In court filings and testimony before the judge, the Obama administration argued that requiring Americans to carry insurance was within its constitutional powers, particularly those of the Commerce Clause that allows it to regulate economic activity. It argued that the health-care market is unique since all Americans receive medical care at some point. Requiring them to buy insurance is just a way of regulating how they pay for it, the administration said.
Judge Vinson rejected that view. Under the Obama administration's logic, he wrote, "Congress could require that everyone above a certain income threshold buy a General Motors automobile—now partially government-owned—because those who do not buy GM cars (or those who buy foreign cars) are adversely impacting commerce and a taxpayer-subsidized business."
Judge Vinson ruled in favor of the Obama administration on a secondary part of the suit, saying that the law's expansion of the Medicaid federal-state insurance program for the poor doesn't violate the Constitution.
The states argued that the law's addition of 16 million Americans to the Medicaid rolls violates the Spending Clause of the Constitution by burdening them without giving them room to opt out of the program.
But Judge Vinson said states clearly have the option to withdraw from the program, even though states "have little recourse to remaining the very junior partner in this partnership."
Critics say the law's implementation has been undercut by waivers the administration granted to various parties to avoid aspects of the law. For example, the administration has temporarily exempted some companies that provide bare-bones "mini-med" insurance plans from meeting a requirement in the law that says insurers must spend a certain portion of premiums on medical care.

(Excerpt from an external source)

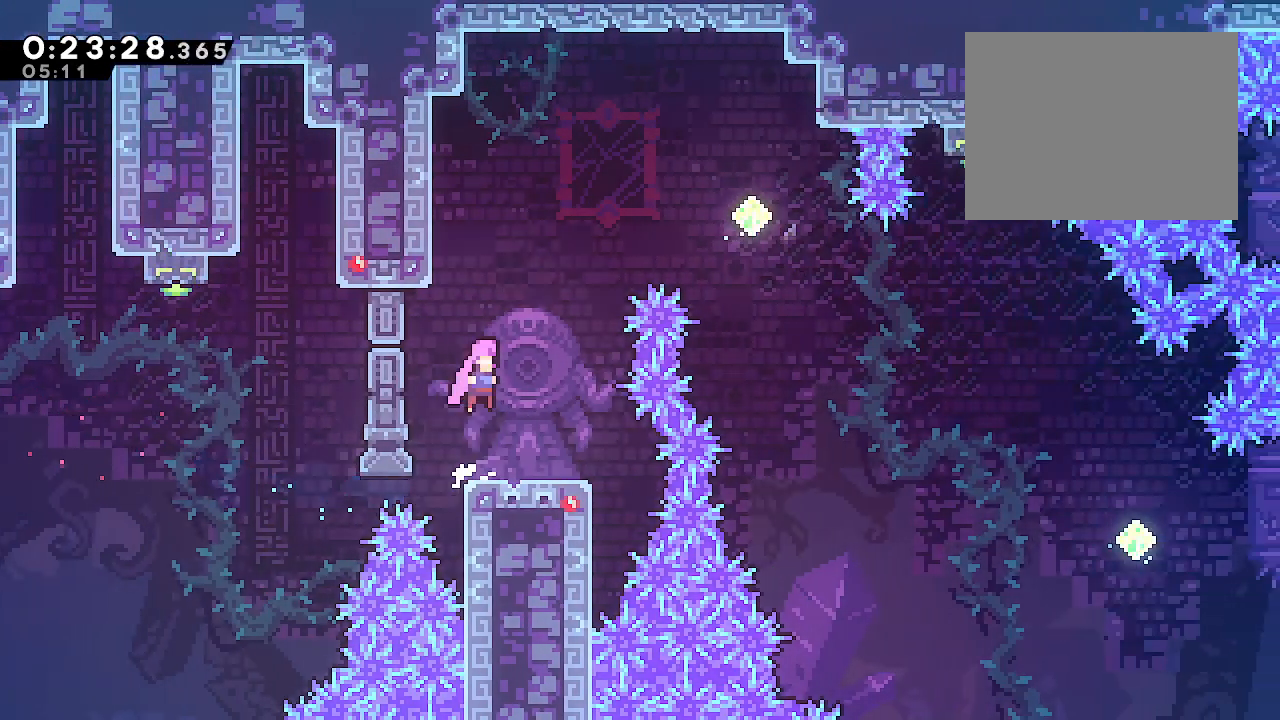
{"dt_ms": 1000, "buttons": ["B", "L1"], "left_stick": "down-right", "right_stick": "center"}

The Obama administration says such waivers are only a bridge until 2014, when the full law takes effect and employers have more options for providing affordable coverage.

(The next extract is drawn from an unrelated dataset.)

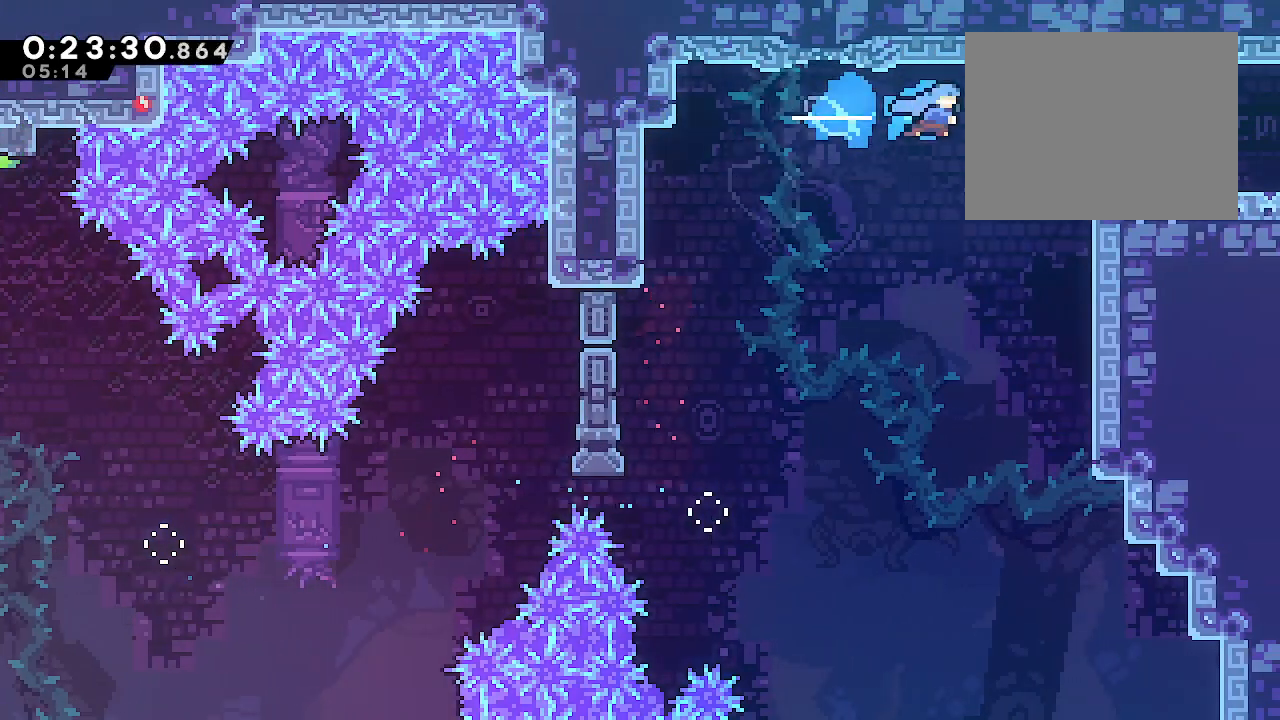
{"dt_ms": 500, "buttons": ["L1"], "left_stick": "down", "right_stick": "center", "events": [[267, "left_stick", "center"], [333, "L1", "down"], [333, "left_stick", "down-right"], [367, "Y", "down"], [417, "left_stick", "down"], [500, "Y", "up"]]}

In addition to the House vote for repeal, Republicans are drafting a series of bills targeting particularly unpopular pieces of the law, including its requirement that larger employers provide coverage or pay a fee. They're also laying plans to choke off funding to hire federal workers to implement the law.
Under the law, most Americans who do not carry insurance starting in 2014 will pay a penalty. It eventually tops out at $2,085 a year for families lacking insurance.
Health policy experts say one alternative to the provision would be to make insurance more expensive for those who wait to buy coverage, providing an incentive for the uninsured to get covered early. But lawmakers from both parties agree that it would be complicated, and risky, to pull out such a central piece of the law without driving up insurance premiums.